• Work request
From the entries below, gather each line containing the word "client".

• Supplied entries
*** Begin section ***

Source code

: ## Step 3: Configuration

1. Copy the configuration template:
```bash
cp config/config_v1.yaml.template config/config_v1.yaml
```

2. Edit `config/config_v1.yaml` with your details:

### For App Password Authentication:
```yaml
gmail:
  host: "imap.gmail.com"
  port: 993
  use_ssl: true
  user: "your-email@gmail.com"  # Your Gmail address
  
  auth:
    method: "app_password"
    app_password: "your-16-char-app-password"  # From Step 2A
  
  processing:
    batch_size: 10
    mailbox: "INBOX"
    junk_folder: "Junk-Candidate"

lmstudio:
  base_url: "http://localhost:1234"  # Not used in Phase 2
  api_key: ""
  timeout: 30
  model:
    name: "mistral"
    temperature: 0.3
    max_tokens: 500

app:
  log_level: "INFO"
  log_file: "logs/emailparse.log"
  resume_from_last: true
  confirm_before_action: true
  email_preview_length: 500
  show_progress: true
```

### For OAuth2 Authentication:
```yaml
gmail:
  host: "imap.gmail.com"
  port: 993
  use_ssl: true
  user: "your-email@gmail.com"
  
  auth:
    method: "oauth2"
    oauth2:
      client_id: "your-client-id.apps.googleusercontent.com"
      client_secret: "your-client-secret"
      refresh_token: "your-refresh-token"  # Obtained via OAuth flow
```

*** End section ***

• Expected answer
      client_id: "your-client-id.apps.googleusercontent.com"
      client_secret: "your-client-secret"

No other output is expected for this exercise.